** Exercise instructions **
**A.** Retype the stretch of the ALTACE dosing text from "Concomitant administration of" through "and Precautions (5.8)].".
**B.** Sum up the ALTACE dosing text in two sentences.

** Text block **
•••••

The recommended initial dose for patients not receiving a diuretic is 2.5 mg once a day. Adjust dose according to blood pressure response. The usual maintenance dosage range is 2.5 mg to 20 mg per day administered as a single dose or in two equally divided doses. In some patients treated once daily, the antihypertensive effect may diminish toward the end of the dosing interval. In such patients, consider an increase in dosage or twice daily administration. If blood pressure is not controlled with ALTACE alone, a diuretic can be added.
Initiate dosing at 2.5 mg once daily for 1 week, 5 mg once daily for the next 3 weeks, and then increase as tolerated, to a maintenance dose of 10 mg once daily. If the patient is hypertensive or recently post-myocardial infarction, ALTACE can also be given as a divided dose.
For the treatment of post-myocardial infarction patients who have shown signs of congestive heart failure, the recommended starting dose of ALTACE is 2.5 mg twice daily (5 mg per day). A patient who becomes hypotensive at this dose may be switched to 1.25 mg twice daily. After one week at the starting dose, increase dose (if tolerated) toward a target dose of 5 mg twice daily, with dosage increases being about 3 weeks apart.
After the initial dose of ALTACE, observe the patient under medical supervision for at least two hours and until blood pressure has stabilized for at least an additional hour. If possible, reduce the dose of any concomitant diuretic as this may diminish the likelihood of hypotension. The appearance of hypotension after the initial dose of ALTACE does not preclude subsequent careful dose titration with the drug, following effective management of the hypotension [see Warnings and Precautions (5.5), Drug Interactions (7.1)].
Generally, swallow ALTACE capsules whole. The ALTACE capsule can also be opened and the contents sprinkled on a small amount (about 4 oz.) of applesauce or mixed in 4 oz. (120 mL) of water or apple juice. To be sure that ramipril is not lost when such a mixture is used, consume the mixture in its entirety. The described mixtures can be pre-prepared and stored for up to 24 hours at room temperature or up to 48 hours under refrigeration.
Concomitant administration of ALTACE with potassium supplements, potassium salt substitutes, or potassium-sparing diuretics can lead to increases of serum potassium [see Warnings and Precautions (5.8)].
Establish baseline renal function in patients initiating ALTACE. Usual regimens of therapy with ALTACE may be followed in patients with estimated creatinine clearance >40 mL/min. However, in patients with worse impairment, 25% of the usual dose of ramipril is expected to produce full therapeutic levels of ramiprilat [see Use in Specific Populations (8.6)].

•••••

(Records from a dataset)

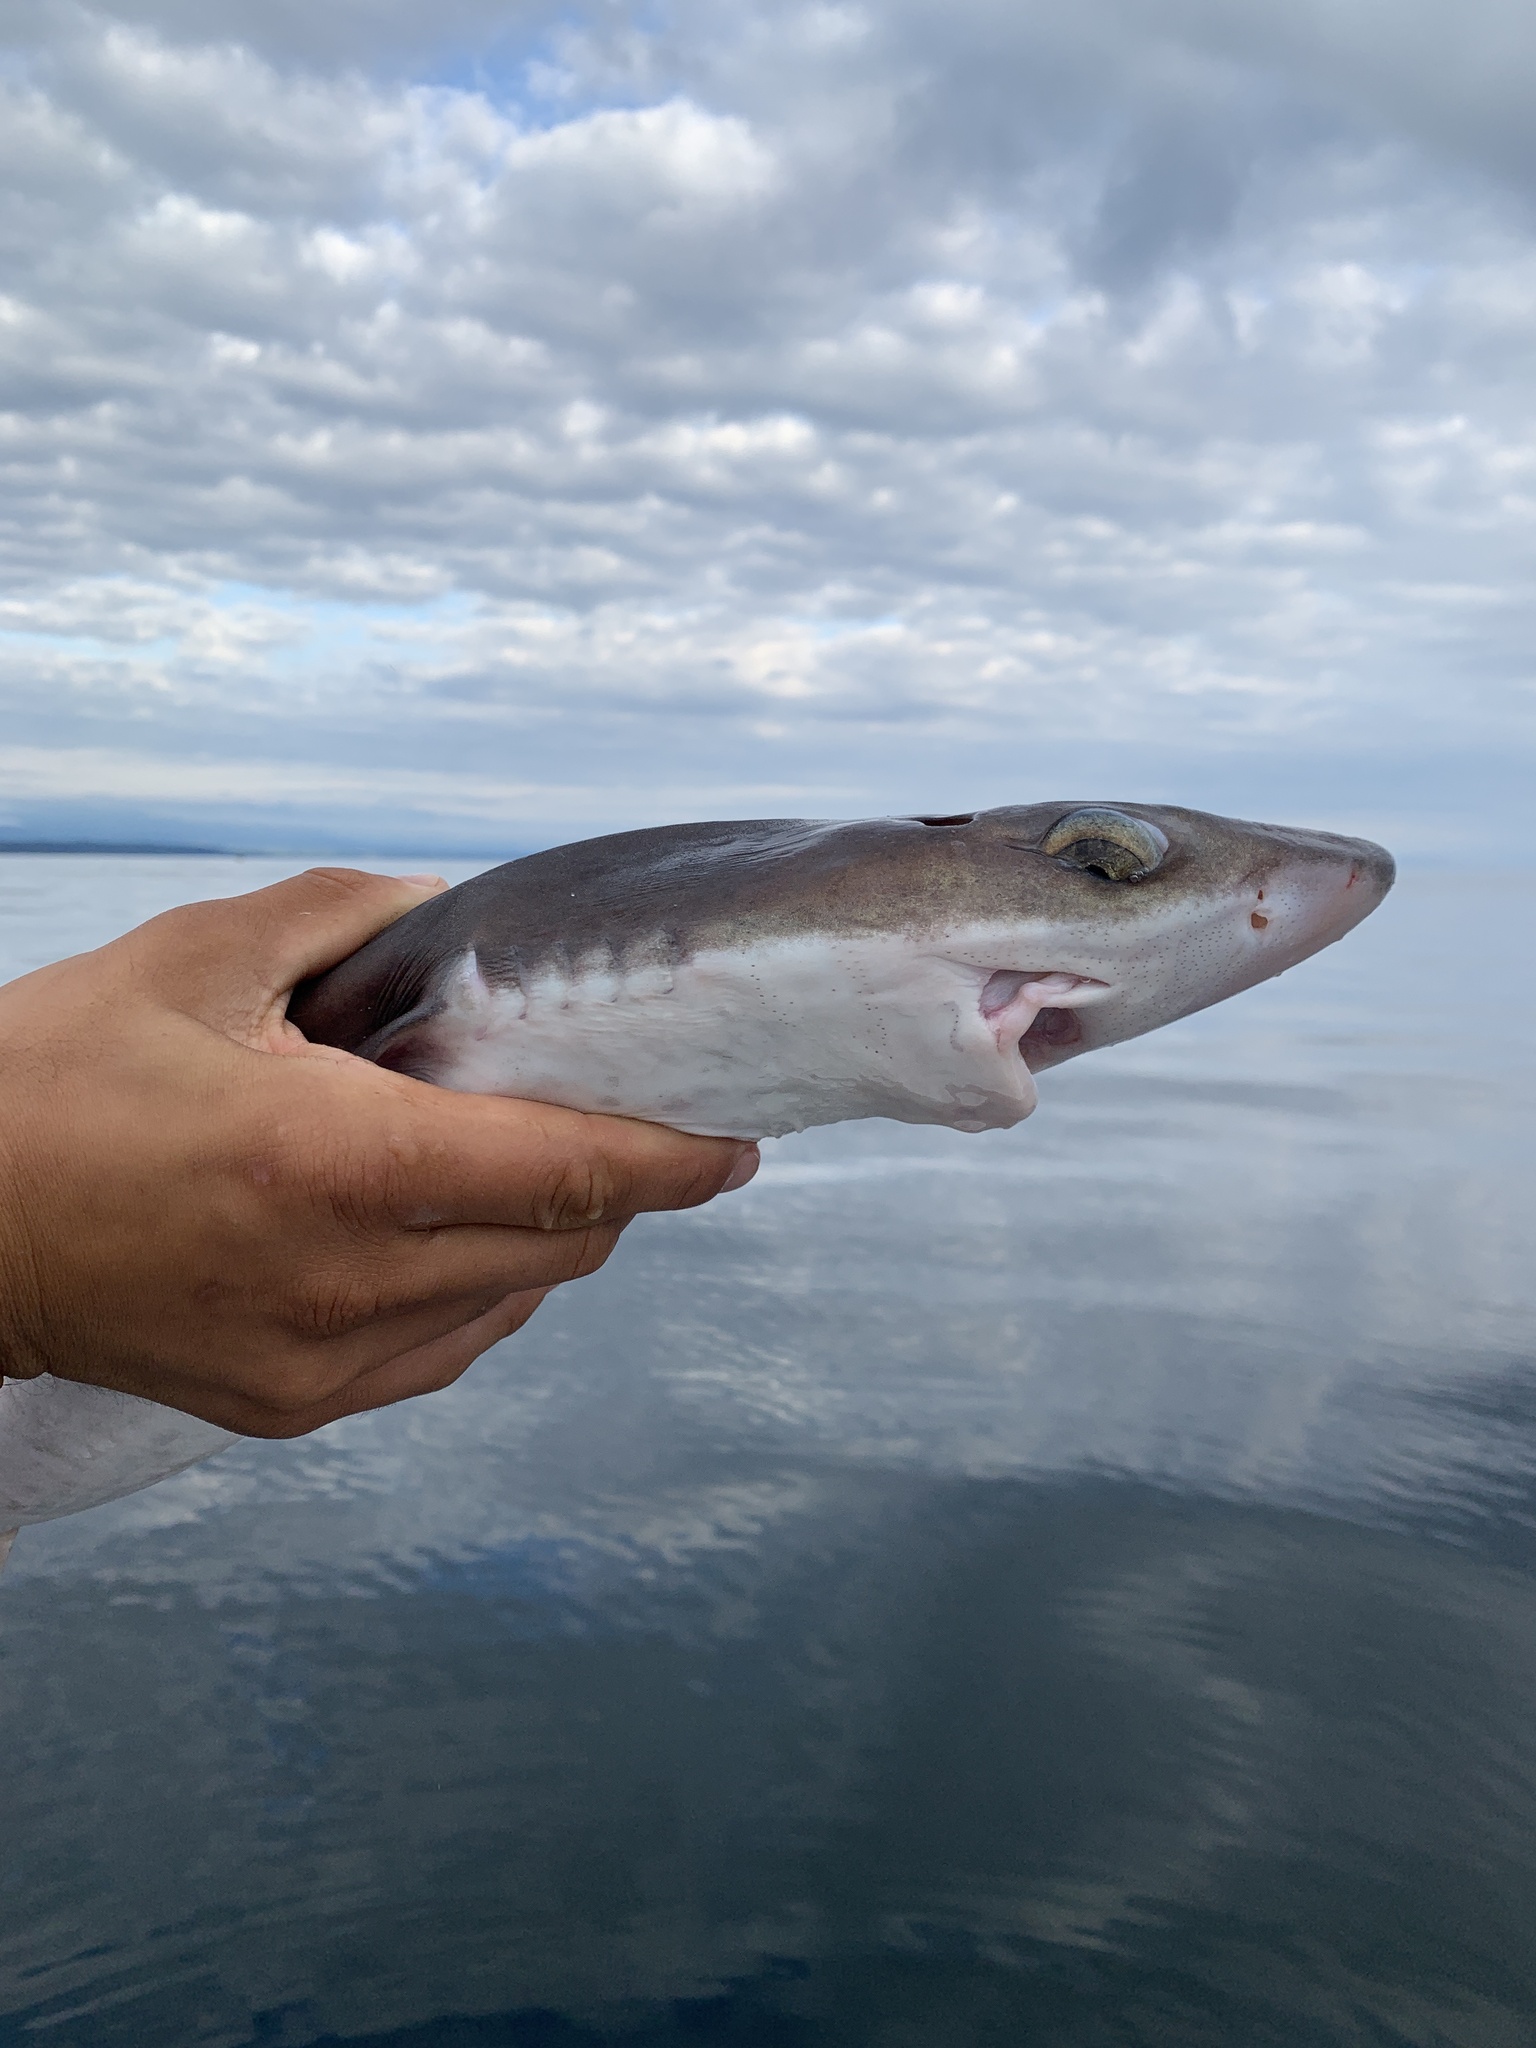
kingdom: Animalia
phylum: Chordata
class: Elasmobranchii
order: Squaliformes
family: Squalidae
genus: Squalus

•••••

** Answer set **
**A.**
Concomitant administration of ALTACE with potassium supplements, potassium salt substitutes, or potassium-sparing diuretics can lead to increases of serum potassium [see Warnings and Precautions (5.8)].

**B.** ALTACE is started at a low dose, such as 2.5 mg once or twice a day, and raised over weeks as tolerated, with the patient watched under medical supervision for at least two hours after the first dose. The capsules can be swallowed whole or opened and mixed with applesauce, water or apple juice, and in patients with worse kidney impairment, 25% of the usual dose is expected to give full therapeutic levels.